In 2023, USDA’s 2016 rule exempting medium-sized CAFOs from environmental review for FSA loans was invalidated. A medium-sized CAFO can house up to 700 dairy cows, 2,500 55-pound hogs, or up to 125,000 chickens. The rule was challenged as being implemented improperly without considering the impact on the environment in general. The USDA claimed that it didn’t need to make any analysis because its proposed action would not individually or cumulatively have a significant effect on the human environment. So, the agency categorically exempted medium-sized CAFOs from environmental review.
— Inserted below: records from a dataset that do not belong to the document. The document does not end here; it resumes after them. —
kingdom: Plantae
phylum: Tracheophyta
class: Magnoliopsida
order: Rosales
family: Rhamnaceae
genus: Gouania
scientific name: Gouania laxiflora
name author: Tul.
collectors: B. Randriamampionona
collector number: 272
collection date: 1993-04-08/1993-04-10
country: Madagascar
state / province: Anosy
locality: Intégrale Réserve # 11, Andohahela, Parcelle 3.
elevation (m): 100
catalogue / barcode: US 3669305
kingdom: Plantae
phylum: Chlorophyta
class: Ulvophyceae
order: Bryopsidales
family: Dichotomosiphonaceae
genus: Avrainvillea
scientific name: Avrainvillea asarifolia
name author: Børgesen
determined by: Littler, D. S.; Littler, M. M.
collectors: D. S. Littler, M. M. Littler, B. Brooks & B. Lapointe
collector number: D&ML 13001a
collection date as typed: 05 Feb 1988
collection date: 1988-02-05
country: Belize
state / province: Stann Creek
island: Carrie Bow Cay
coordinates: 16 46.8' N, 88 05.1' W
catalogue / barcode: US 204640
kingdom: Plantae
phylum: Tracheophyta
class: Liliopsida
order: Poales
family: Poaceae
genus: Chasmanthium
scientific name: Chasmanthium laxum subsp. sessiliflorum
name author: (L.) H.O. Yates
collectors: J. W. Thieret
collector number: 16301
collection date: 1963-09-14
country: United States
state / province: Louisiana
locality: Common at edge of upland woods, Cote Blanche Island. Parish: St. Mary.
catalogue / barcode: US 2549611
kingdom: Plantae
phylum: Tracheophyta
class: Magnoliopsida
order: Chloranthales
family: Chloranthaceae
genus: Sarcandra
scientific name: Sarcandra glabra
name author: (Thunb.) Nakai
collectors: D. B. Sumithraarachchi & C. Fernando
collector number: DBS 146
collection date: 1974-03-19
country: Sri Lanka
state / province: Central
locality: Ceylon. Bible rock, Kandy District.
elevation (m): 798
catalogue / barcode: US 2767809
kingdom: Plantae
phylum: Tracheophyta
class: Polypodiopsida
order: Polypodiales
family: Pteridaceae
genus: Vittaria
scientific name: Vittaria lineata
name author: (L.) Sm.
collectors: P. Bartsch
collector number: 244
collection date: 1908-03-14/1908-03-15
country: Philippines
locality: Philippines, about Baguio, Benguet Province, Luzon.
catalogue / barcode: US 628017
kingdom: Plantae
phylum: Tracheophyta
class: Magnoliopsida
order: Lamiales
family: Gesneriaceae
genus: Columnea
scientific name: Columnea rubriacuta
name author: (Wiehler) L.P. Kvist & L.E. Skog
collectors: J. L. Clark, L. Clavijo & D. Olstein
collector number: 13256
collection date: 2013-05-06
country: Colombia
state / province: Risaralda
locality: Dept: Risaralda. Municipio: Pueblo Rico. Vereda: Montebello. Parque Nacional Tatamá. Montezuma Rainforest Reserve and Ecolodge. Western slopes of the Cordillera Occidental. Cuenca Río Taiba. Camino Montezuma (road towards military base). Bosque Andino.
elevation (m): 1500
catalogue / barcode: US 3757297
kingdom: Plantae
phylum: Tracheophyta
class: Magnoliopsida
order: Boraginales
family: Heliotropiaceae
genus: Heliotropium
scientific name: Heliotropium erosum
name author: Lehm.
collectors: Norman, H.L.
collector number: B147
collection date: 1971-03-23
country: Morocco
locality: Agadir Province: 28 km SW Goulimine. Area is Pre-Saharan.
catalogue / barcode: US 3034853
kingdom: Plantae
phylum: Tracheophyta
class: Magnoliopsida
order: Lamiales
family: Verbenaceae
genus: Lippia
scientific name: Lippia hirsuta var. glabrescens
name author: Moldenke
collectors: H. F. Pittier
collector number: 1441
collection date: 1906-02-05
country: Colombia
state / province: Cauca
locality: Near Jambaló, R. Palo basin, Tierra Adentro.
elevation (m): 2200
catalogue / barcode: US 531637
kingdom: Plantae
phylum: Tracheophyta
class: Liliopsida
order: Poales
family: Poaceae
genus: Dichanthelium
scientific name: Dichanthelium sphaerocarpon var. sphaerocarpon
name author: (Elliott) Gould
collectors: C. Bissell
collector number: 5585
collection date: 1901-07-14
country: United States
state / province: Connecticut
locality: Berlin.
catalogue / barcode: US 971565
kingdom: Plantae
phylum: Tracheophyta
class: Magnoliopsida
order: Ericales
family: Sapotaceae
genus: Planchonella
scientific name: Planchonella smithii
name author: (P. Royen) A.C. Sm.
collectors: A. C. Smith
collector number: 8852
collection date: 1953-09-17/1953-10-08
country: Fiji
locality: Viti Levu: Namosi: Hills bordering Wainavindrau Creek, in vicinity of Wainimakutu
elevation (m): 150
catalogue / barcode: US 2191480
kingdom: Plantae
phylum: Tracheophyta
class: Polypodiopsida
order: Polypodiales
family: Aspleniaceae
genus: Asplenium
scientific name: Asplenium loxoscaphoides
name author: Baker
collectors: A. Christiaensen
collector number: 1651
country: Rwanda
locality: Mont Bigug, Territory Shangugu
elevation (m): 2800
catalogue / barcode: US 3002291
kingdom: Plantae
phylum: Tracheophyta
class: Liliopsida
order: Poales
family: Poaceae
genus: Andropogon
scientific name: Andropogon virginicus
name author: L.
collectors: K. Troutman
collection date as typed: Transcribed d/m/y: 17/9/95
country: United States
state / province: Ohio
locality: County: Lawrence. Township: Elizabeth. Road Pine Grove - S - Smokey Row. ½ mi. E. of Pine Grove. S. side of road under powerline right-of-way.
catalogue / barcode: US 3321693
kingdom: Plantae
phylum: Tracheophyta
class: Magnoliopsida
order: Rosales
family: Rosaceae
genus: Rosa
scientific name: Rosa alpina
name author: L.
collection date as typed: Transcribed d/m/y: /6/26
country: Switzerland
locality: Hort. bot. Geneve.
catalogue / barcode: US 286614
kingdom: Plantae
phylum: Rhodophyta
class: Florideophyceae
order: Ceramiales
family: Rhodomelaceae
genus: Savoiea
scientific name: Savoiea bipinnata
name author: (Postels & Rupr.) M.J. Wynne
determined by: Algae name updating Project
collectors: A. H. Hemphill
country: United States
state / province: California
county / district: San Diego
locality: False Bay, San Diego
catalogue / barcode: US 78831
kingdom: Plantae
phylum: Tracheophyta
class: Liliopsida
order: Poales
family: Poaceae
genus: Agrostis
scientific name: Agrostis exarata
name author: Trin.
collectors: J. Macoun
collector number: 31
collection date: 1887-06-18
However, the court disagreed with the USDA and vacated the rule. The FSA conceded that it made no finding as to environmental impact. The court determined that to be fatal, along with providing no public notice that it was going to categorically exempt all loan actions to medium-sized CAFOs.

Don’t expect this issue to be over. In 2024, the agency will likely try again to exempt medium-sized CAFOs from environmental review for FSA loan purposes.

Charitable Remainder Annuity Trust Abuse

Gerhardt v. Comr., 160 T.C. No. 9 (2023)

In 2023, the U.S. Tax Court decided another case involving fraud in respect to a charitable remainder annuity trust. It can be a useful tax planning tool, particularly for the last harvest of a farmer who is retiring. However, a group centered in Missouri caught the attention of the criminal side of the IRS.

The facts of the case showed that farmers contributed farmland, harvested crops, a hog-finishing barn, and hog equipment to Charitable Remainder Annuity Trusts. The basic idea of a CRAT is that once property is transferred to the trust the donor claims a charitable deduction for the amount contributed with the income from the CRAT’s annuity spread over several years at anticipated lower tax brackets. But contributing raised grain to a CRAT means you can’t claim a charitable deduction because you don’t have any income tax basis in the grain. In addition, there are ordering rules that govern the annuity stream coming back to the donor. Ordinary income is taxed first – which resulted from the contribution of the crops and depreciation recapture on the hog-finishing barn and equipment.

The farmers involved got into the CRATs by reading an ad in a farm magazine. The Department of Justice prosecuted the promoters who dished out the bad advice.

Get good tax advice if you consider using a CRAT. They can be a good tax planning tool but can create a mess if the rules aren’t followed.